Ele atua proporcionando alívio significativo do sofrimento físico e devolvendo a qualidade de vida que você tanto busca. Quer entender exatamente como ele age no seu corpo, os cuidados essenciais e como tomá-lo com total segurança? Confira o guia completo que preparamos para você!

mulher com dor no pescoço

O que é prednisona 20mg?

A prednisona 20mg pertence à classe dos corticosteroides, substâncias sintéticas desenvolvidas para mimetizar os resultados de hormônios naturalmente produzidos pelas glândulas suprarrenais (especificamente o cortisol). Estes hormônios endógenos desempenham um papel crucial na regulação de várias funções do corpo, incluindo a resposta inflamatória, o metabolismo e o equilíbrio do sistema imunológico.

Trata-se de um pró-fármaco que, após ser ingerido por via oral, é convertido no fígado em prednisolona, sua forma ativa. É essa substância ativa que passa a circular na corrente sanguínea para suprimir inflamações e modular a ação exacerbada das células de defesa.

Devido a essas propriedades robustas, a apresentação de prednisona 20mg é considerada uma dosagem intermediária muito versátil. Sua eficácia a torna uma escolha valiosa para o manejo de doenças crônicas em fases de agudização, além de ser útil em situações de urgência médica para controlar reações alérgicas agudas e graves, como o choque anafilático ou crises asmáticas severas.

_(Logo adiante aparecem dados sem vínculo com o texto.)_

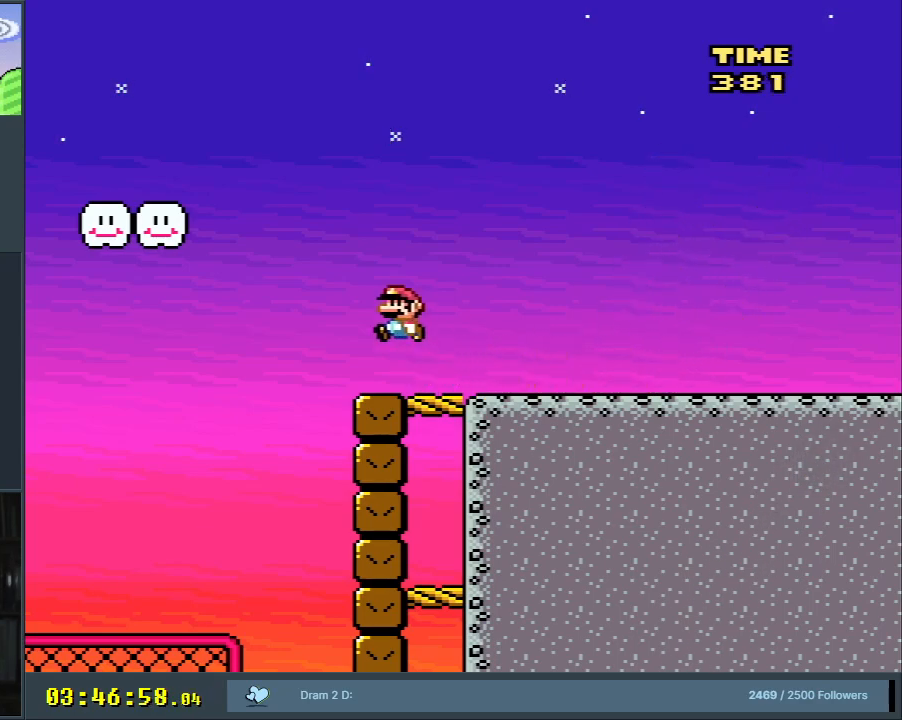
{"buttons": ["B", "Y", "DPAD_RIGHT"], "events": [[300, "DPAD_LEFT", "up"], [467, "DPAD_RIGHT", "down"]]}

Entretanto, apesar de sua ampla utilização e inegável benefício, o uso desse corticoide não está isento de reações adversas, especialmente quando utilizado por longos períodos ou em dosagens elevadas. Por esse motivo, os pacientes precisam sempre seguir rigorosamente as orientações do especialista, respeitando horários e o tempo de tratamento para minimizar as adversidades associadas e garantir o desmame seguro do fármaco.

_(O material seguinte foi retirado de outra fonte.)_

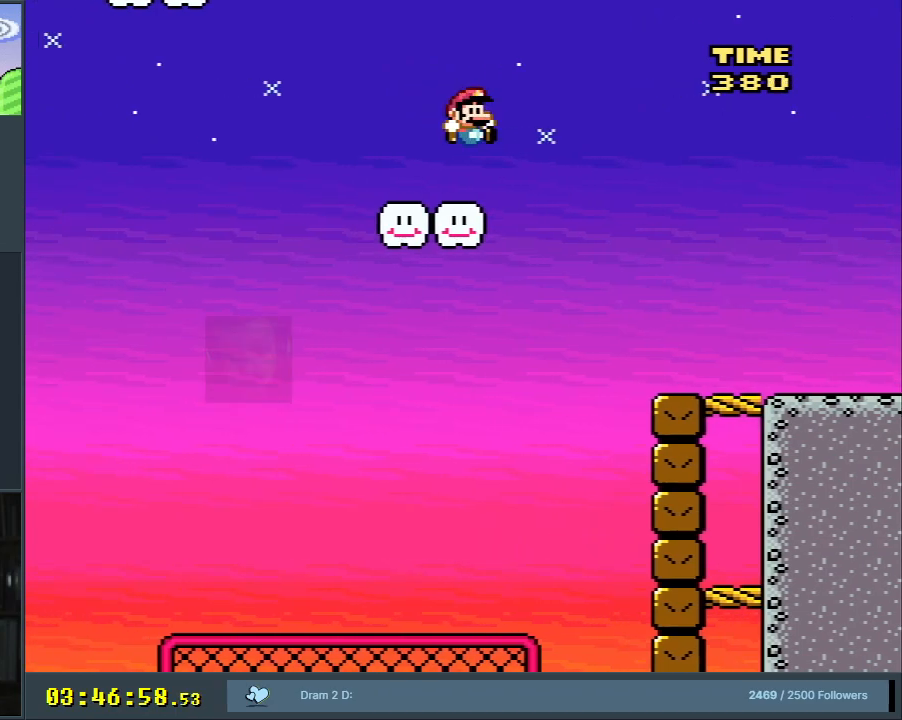
{"buttons": ["B", "Y"], "events": [[67, "B", "up"], [117, "DPAD_RIGHT", "up"], [350, "B", "down"]]}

Para que serve a prednisona 20mg?

A prednisona 20mg é prescrita para uma ampla gama de estados médicos devido à sua alta capacidade de controlar processos inflamatórios severos e suprimir a resposta imunológica quando esta se encontra desregulada. A dosagem de 20 miligramas permite que o médico trate quadros moderados a graves com excelente precisão terapêutica.

Doenças autoimunes

Em patologias como o lúpus eritematoso sistêmico (LES), artrite reumatoide, esclerose múltipla, dermatomiosite e miastenia gravis, o organismo ataca erroneamente os próprios tecidos. O medicamento atua reduzindo essa atividade anormal do sistema imunológico, protegendo os órgãos vitais e as articulações de danos progressivos e aliviando a dor debilitante.

Inflamações crônicas e cutâneas

Doenças inflamatórias intestinais (como a colite ulcerativa e a doença de Crohn), vasculites e quadros dermatológicos graves (como o pênfigo, psoríase grave e dermatite esfoliativa) respondem muito bem ao tratamento. O fármaco interrompe a cascata inflamatória na pele e nas mucosas, acelerando a cicatrização e reduzindo o desconforto.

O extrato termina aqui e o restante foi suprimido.